EXERCISE:
From the data that follows, copy every line with the string "Напиток".

(Beginning of EXTRACTED DATA)

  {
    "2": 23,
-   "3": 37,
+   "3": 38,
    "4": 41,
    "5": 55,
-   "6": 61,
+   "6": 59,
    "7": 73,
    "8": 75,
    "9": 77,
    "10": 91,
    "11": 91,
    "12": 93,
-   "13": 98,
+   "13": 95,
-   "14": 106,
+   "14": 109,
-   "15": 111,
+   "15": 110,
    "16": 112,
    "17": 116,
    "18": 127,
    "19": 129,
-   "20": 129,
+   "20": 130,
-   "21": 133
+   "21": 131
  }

(End of EXTRACTED DATA)
(Beginning of EXTRACTED DATA)

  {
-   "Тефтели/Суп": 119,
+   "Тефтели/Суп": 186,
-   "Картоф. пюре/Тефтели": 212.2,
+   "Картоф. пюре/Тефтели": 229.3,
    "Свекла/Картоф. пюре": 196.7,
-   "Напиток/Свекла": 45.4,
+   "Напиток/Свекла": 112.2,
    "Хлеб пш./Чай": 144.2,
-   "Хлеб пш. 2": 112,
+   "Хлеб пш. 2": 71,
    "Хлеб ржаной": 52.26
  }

(End of EXTRACTED DATA)

FINISHED TASK:
-   "Напиток/Свекла": 45.4,
+   "Напиток/Свекла": 112.2,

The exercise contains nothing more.